Glory Hallelujah, he actually formed a sentence. “Not long at all. Would you like to set in the rest of the row?” she asked, as she tried to still her quivering hands.

“Yeah, sure. I got nothin’ better to do.”

And oh, his hands––those elegant long fingers so gentle as he caressed the tiny plants and tucked the earth around them. And how beautiful his straight and strong young back, as he hovered over them.

“You want to do a row of peppers, Paul?”

He also did two rows of tomato plants and a row of cucumbers.

“Well,” said Kitty, more calm now. “It’s well past noon. You don’t by any chance like salads, do you?”

“You don’t, you know, eat meat, do you?” Paul said.

“No, not for twenty years. Not since I lived in a commune in California.”

“You lived in a commune in California? Cool. I don’t like meat either. My father ate raw steaks. It used to make me want to puke.”

“Well, nobody’s making you eat meat here, Paul.”

“Yeah, but Uncle Ben fires up the grill every single night. I don’t want to, you know, offend him or nothin’. See, when I was a little kid we hit a deer. My father, as usual, was speeding, and it splattered all over the place. There was blood and bits of flesh all over the hood and windshield. And I will never forgot those terrified eyes as he lay there dying. It actually made me sick. I know it’s stupid, but no matter how I try I can’t get rid of it. My father even sent me to a shrink, but no go. Every time I face a piece of meat I think of that poor animal.”

“Oh, that’s all right, Paul, he doesn’t care,” Kitty said. “We learned years ago, the hard way, that we had to respect each others’ peculiarities or call it quits.”

They stood at the kitchen counter, shoulder to shoulder. They peeled, chopped, grated, and sliced. They mashed avocados and squeezed lemons.
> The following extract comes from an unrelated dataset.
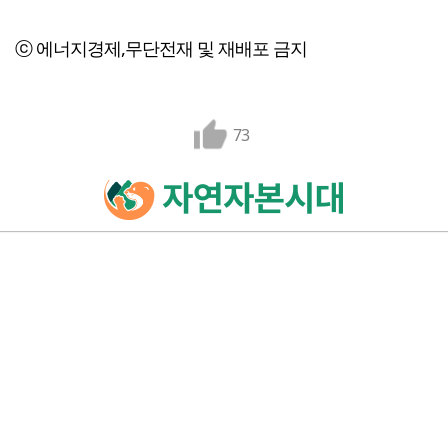
ⓒ 에너지경제,무단전재 및 재배포 금지
73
When Paul had swabbed up the remainder of the vinaigrette dressing from his bowl, he said, “You gonna eat what’s left on the counter?”
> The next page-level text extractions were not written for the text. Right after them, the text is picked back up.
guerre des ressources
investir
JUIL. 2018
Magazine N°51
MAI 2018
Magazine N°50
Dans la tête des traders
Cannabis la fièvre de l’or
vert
The next thing Kitty knew she was seated on the sofa with Paul’s body slumped across her lap. His tears flowed freely, falling on her overalls. He sobbed, he truly sobbed––and she had never felt so elated in her entire life. She had a strong inclination to stroke his hair, but hesitated, fearing he would jump up and scream “fuck off.” But she was overcome by an unaccustomed tenderness, and touched his head ever so lightly, surprised to see that it seemed to comfort him. She proceeded to stroke his head, like she stroked and patted Geraldine.
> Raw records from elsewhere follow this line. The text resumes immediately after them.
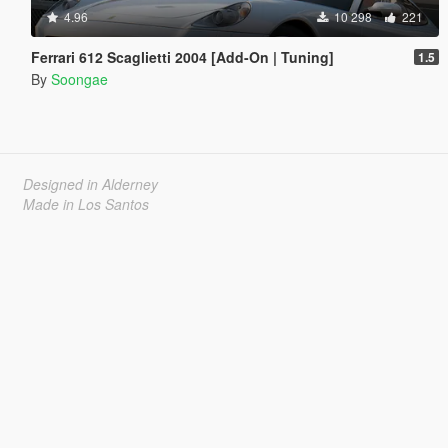
4.96
10 298
221
Ferrari 612 Scaglietti 2004 [Add-On | Tuning]
1.5
By
Soongae
Designed in Alderney
Made in Los Santos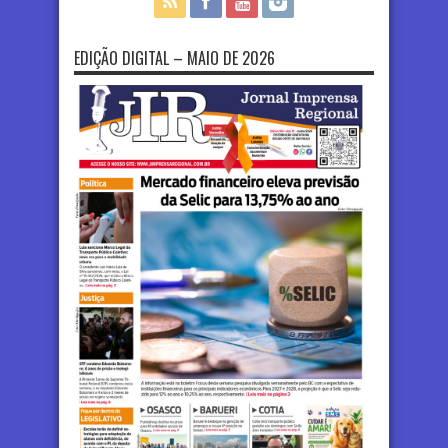
EDIÇÃO DIGITAL – MAIO DE 2026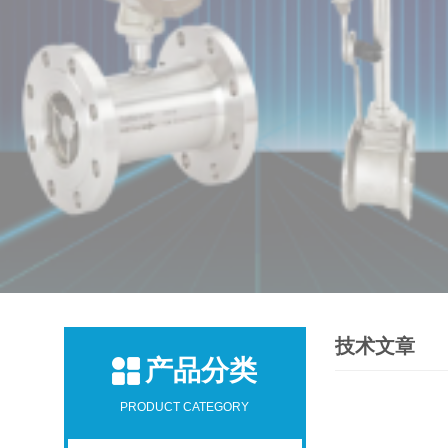
技术文章
产品分类
PRODUCT CATEGORY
Is this how a mother feels when they hand her that first newborn? Some unaccustomed feeling, noble and unselfish was welling up inside her.

After awhile Paul sat up, looking horrified. “Sorry,” he said, “Oh God, gees, I’m really sorry.”

“No, no, don’t feel sorry. You don’t have to feel sorry.”

And before long they were sitting shoulder to shoulder on the porch swing, mulling over Kitty’s seed catalogs.

“It’s never too early to plan for next year,” she said. “And Paul, who knows? Maybe between us we can convert your uncle Ben, and get rid of that nasty old grill altogether.” She began feel all swoony, like you feel when you are falling in love.

And for the first time since he arrived––Paul smiled at her.